▸ Task description
Every line below should be duplicated exactly.

Exercise input section start

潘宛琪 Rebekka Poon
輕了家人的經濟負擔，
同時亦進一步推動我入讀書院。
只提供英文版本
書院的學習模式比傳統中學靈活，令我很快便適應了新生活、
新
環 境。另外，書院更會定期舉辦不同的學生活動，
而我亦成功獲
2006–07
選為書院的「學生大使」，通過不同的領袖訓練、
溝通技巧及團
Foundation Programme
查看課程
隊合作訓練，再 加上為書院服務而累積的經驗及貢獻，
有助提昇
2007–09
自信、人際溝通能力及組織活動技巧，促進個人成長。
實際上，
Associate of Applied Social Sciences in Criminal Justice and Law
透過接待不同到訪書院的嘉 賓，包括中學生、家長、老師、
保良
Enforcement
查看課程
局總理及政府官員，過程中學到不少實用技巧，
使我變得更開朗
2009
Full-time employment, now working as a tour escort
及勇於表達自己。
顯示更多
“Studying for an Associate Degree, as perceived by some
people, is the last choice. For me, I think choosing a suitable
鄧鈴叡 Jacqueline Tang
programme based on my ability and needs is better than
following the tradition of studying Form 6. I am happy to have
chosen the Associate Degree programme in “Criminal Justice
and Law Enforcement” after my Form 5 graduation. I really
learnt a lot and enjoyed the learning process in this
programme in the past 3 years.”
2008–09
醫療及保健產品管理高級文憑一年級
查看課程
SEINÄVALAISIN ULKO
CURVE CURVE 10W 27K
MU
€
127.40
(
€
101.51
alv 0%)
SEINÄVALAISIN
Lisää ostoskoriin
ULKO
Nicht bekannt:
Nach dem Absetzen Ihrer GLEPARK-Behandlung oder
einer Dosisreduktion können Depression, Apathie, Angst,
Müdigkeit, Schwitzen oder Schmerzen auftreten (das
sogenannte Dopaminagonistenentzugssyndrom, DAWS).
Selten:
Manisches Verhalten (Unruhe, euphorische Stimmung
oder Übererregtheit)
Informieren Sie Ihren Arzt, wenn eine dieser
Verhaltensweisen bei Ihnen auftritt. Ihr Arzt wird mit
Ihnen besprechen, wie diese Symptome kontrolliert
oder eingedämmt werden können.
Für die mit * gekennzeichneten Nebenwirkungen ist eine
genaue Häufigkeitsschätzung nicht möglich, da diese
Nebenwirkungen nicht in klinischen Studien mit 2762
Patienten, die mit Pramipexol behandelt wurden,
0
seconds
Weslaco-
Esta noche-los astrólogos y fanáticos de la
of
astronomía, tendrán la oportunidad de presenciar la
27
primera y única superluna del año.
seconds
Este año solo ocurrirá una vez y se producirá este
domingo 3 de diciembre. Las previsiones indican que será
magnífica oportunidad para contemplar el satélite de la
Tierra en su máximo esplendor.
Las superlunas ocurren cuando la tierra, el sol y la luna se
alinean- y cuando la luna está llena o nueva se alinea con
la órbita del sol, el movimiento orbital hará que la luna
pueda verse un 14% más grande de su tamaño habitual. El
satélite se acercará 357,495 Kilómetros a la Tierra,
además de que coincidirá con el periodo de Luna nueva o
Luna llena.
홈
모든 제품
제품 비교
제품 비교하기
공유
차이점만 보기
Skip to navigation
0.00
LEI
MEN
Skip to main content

Exercise input section end

▸ Your response
潘宛琪 Rebekka Poon
輕了家人的經濟負擔，
同時亦進一步推動我入讀書院。
只提供英文版本
書院的學習模式比傳統中學靈活，令我很快便適應了新生活、
新
環 境。另外，書院更會定期舉辦不同的學生活動，
而我亦成功獲
2006–07
選為書院的「學生大使」，通過不同的領袖訓練、
溝通技巧及團
Foundation Programme
查看課程
隊合作訓練，再 加上為書院服務而累積的經驗及貢獻，
有助提昇
2007–09
自信、人際溝通能力及組織活動技巧，促進個人成長。
實際上，
Associate of Applied Social Sciences in Criminal Justice and Law
透過接待不同到訪書院的嘉 賓，包括中學生、家長、老師、
保良
Enforcement
查看課程
局總理及政府官員，過程中學到不少實用技巧，
使我變得更開朗
2009
Full-time employment, now working as a tour escort
及勇於表達自己。
顯示更多
“Studying for an Associate Degree, as perceived by some
people, is the last choice. For me, I think choosing a suitable
鄧鈴叡 Jacqueline Tang
programme based on my ability and needs is better than
following the tradition of studying Form 6. I am happy to have
chosen the Associate Degree programme in “Criminal Justice
and Law Enforcement” after my Form 5 graduation. I really
learnt a lot and enjoyed the learning process in this
programme in the past 3 years.”
2008–09
醫療及保健產品管理高級文憑一年級
查看課程
SEINÄVALAISIN ULKO
CURVE CURVE 10W 27K
MU
€
127.40
(
€
101.51
alv 0%)
SEINÄVALAISIN
Lisää ostoskoriin
ULKO
Nicht bekannt:
Nach dem Absetzen Ihrer GLEPARK-Behandlung oder
einer Dosisreduktion können Depression, Apathie, Angst,
Müdigkeit, Schwitzen oder Schmerzen auftreten (das
sogenannte Dopaminagonistenentzugssyndrom, DAWS).
Selten:
Manisches Verhalten (Unruhe, euphorische Stimmung
oder Übererregtheit)
Informieren Sie Ihren Arzt, wenn eine dieser
Verhaltensweisen bei Ihnen auftritt. Ihr Arzt wird mit
Ihnen besprechen, wie diese Symptome kontrolliert
oder eingedämmt werden können.
Für die mit * gekennzeichneten Nebenwirkungen ist eine
genaue Häufigkeitsschätzung nicht möglich, da diese
Nebenwirkungen nicht in klinischen Studien mit 2762
Patienten, die mit Pramipexol behandelt wurden,
0
seconds
Weslaco-
Esta noche-los astrólogos y fanáticos de la
of
astronomía, tendrán la oportunidad de presenciar la
27
primera y única superluna del año.
seconds
Este año solo ocurrirá una vez y se producirá este
domingo 3 de diciembre. Las previsiones indican que será
magnífica oportunidad para contemplar el satélite de la
Tierra en su máximo esplendor.
Las superlunas ocurren cuando la tierra, el sol y la luna se
alinean- y cuando la luna está llena o nueva se alinea con
la órbita del sol, el movimiento orbital hará que la luna
pueda verse un 14% más grande de su tamaño habitual. El
satélite se acercará 357,495 Kilómetros a la Tierra,
además de que coincidirá con el periodo de Luna nueva o
Luna llena.
홈
모든 제품
제품 비교
제품 비교하기
공유
차이점만 보기
Skip to navigation
0.00
LEI
MEN
Skip to main content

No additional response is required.